Leo stellte sich die weißen, weichen Inseln vor, die im braunen Fluss trieben.

„Aber Vorsicht ist geboten!“, warnte der Schluck mit gesenkter Stimme. „Manchmal gibt es Löffel-Strudel! Riesige Wirbel, die alles aufsaugen, was ihnen zu nahe kommt! Und dann sind da noch die Keks-Krümel-Asteroiden, die plötzlich aus dem Nichts auftauchen!“

„Wow!“, entfuhr es Leo. Das klang viel aufregender als einfach nur Kakao trinken.

„Und das ist noch nicht alles!“, blubberte der Schluck weiter. „Tief unten, am Boden des Universums, liegen die Zucker-Kristall-Höhlen! Sie glitzern und funkeln in allen Farben! Dort wohnt der alte, weise Krümel, der schon tausend Tassen überlebt hat!“

„Echt? Ein weiser Krümel?“, staunte Leo.

„Ja! Aber ich werde ihn nie treffen, wenn ich hier festsitze!“, jammerte der Schluck. „Meine ganze Reise, mein großes Abenteuer… alles umsonst, nur weil du keine Lust mehr hast!“

Der kleine Schluck klang jetzt richtig traurig. Er schwappte ein bisschen hin und her, wie ein kleines Boot auf einem großen See.

Leo bekam Mitleid. Er wollte nicht schuld sein, dass der tapfere Schluck sein Abenteuer verpasste.

„Stell dir vor“, fuhr der Schluck fort, „ich würde durch den Schokoladenfluss gleiten, den Marshmallow-Duft in meiner… nun ja, in meiner Kakaonase haben. Ich würde den Löffel-Strudeln ausweichen und vielleicht sogar einen Keks-Krümel-Asteroiden als Souvenir mitnehmen!“

Leo musste kichern. Ein Kakao-Schluck mit einem Keks-Krümel als Souvenir.

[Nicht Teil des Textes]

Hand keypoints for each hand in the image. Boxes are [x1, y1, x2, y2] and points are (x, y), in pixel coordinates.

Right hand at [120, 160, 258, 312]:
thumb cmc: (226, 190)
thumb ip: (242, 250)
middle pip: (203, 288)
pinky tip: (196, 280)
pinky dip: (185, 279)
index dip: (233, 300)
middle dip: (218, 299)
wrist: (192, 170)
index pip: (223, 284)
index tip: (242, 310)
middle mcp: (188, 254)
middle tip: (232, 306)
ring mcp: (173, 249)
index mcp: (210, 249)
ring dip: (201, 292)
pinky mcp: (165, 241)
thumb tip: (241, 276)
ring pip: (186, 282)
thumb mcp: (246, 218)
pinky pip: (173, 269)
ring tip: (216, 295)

„Und am Ende“, flüsterte der Schluck fast ehrfürchtig, „erreiche ich das Warme Nirwana. Den Ort, an dem alle Kakao-Schlucke glücklich und zufrieden sind.“

Leo dachte nach. Das klang nach einem schönen Ziel für einen kleinen, mutigen Schluck Kakao.

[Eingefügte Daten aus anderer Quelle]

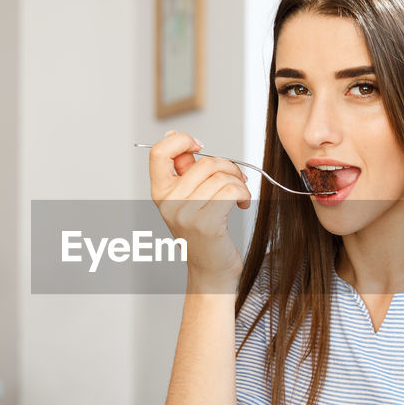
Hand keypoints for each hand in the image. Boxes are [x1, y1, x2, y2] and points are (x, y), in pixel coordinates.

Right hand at [147, 130, 250, 281]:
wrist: (211, 270)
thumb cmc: (203, 232)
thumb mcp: (186, 198)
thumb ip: (182, 169)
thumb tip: (174, 134)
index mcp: (160, 192)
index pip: (159, 152)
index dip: (181, 140)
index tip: (199, 147)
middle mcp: (168, 202)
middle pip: (205, 163)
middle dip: (228, 166)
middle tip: (237, 178)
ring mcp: (186, 214)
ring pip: (222, 177)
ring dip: (239, 183)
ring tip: (241, 195)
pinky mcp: (206, 224)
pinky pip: (231, 191)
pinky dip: (244, 194)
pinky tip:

„Bitte“, bettelte der Schluck. „Gib mir meine Chance! Lass mich meine Reise antreten! Es ist nur ein kleiner Schluck für dich, aber eine riesige, galaktische Reise für mich!“

Leo sah in die Tasse. Der kleine Rest Kakao sah ihn erwartungsvoll an. Oder bildete er sich das nur ein?

Er traf eine Entscheidung.

Langsam nahm er die Tasse mit den bunten Raketen.

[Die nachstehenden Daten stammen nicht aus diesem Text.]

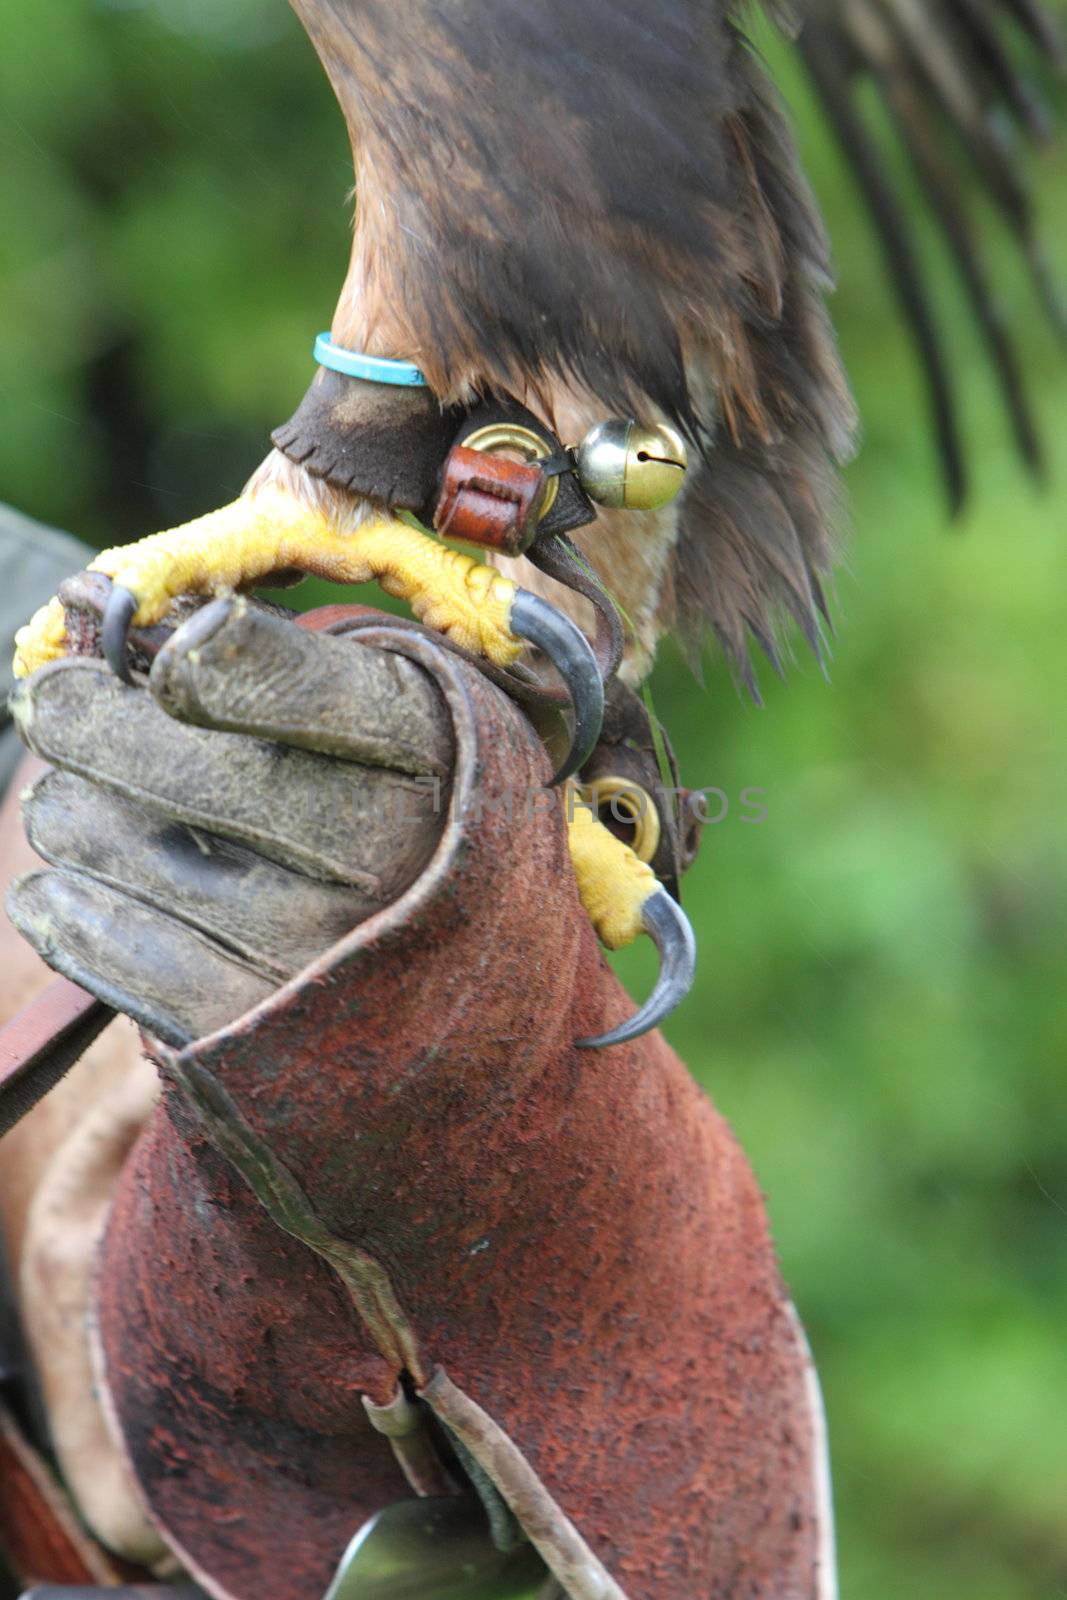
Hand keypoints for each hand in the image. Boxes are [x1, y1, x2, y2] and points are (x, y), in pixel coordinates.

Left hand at [6, 598, 453, 1047]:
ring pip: (101, 836)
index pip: (271, 674)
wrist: (470, 958)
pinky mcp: (252, 1019)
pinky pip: (98, 944)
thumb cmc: (394, 787)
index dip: (191, 656)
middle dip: (80, 716)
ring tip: (93, 807)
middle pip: (158, 755)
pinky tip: (72, 884)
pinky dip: (60, 903)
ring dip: (70, 810)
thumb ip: (264, 648)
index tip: (161, 661)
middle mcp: (374, 845)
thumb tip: (90, 606)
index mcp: (419, 740)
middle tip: (66, 708)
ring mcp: (311, 943)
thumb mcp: (382, 695)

„Okay, kleiner Schluck“, sagte er feierlich. „Deine Reise beginnt. Halt dich fest!“

Er setzte die Tasse an die Lippen.

„Juhuuuu!“, hörte er noch ein letztes, fröhliches Blubbern. „Auf ins Abenteueeeeer!“

Dann nahm Leo den letzten Schluck.

Er schmeckte nach Schokolade, ein bisschen nach Marshmallow (obwohl keine drin waren) und irgendwie… nach Abenteuer.

Er leckte sich die Lippen und stellte die leere Tasse auf den Tisch.

„Fertig, Mama!“, rief er.

Als Leo wenig später in seinem Bett lag, die Decke bis unters Kinn gezogen, musste er lächeln.

Er dachte an den kleinen, tapferen Schluck Kakao, der jetzt wahrscheinlich gerade an Marshmallow-Inseln vorbeisauste oder den Zucker-Kristall-Höhlen entgegen glitt.

War das alles nur Fantasie gewesen? Oder hatte der letzte Schluck wirklich mit ihm gesprochen?

Eigentlich war es egal.

Es war eine gute Geschichte gewesen. Und vielleicht, nur vielleicht, war das Trinken des letzten Schlucks ja doch ein kleines Abenteuer.

Mit einem zufriedenen Seufzer schloss Leo die Augen und träumte von Schokoladenflüssen, Keks-Krümel-Asteroiden und einem sehr glücklichen, kleinen Kakao-Schluck auf seiner großen Reise ins Warme Nirwana.